Part of 1. Questions to the First Minister – in the Senedd at 2:17 pm on 3 November 2020.
I entirely agree with Helen Mary Jones: of course, this is help that children are entitled to receive. The old days when children were singled out if they were receiving a free school meal are, surely, long over here in Wales, although the long tail of stigma can take a long time to disappear. But we have a whole new set of ways in which schools make sure that children who are entitled to free school meals aren't discriminated against or picked out from other children, and I know that huge efforts are made.
Some local authorities in Wales do succeed more than others in making sure that entitlement to free school meals is automatic—that it is linked to other benefits that the local authority already knows a family to be in receipt of. The more that we can make free school meals not a matter of families having to apply for it, but it being done through the other systems that local authorities have available to them, the greater the take-up will be. The ambition of the Welsh Government is exactly as Helen Mary Jones set it out: that every child who is entitled to this benefit should be in a position to take it.

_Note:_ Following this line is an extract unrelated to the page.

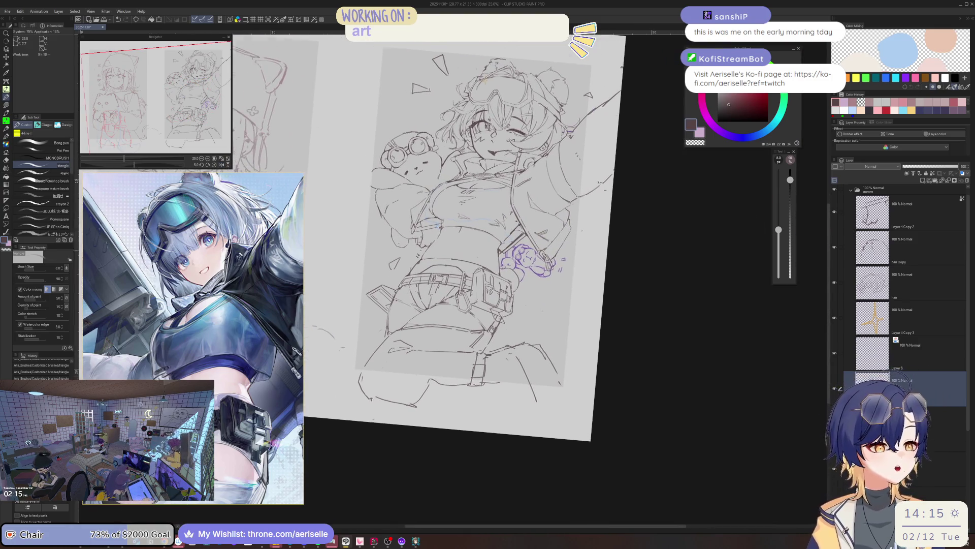
{"action": "key", "text": "minus"}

We have been working with local authorities—as I say, some of them are already more advanced down this path than others—to find ways in which not just free school meals but a whole range of other help to which families are entitled comes to them as a result of things that the local authority already know about them because of information that they've supplied, rather than requiring people to make repeated applications for help that ought to be straightforwardly available to them.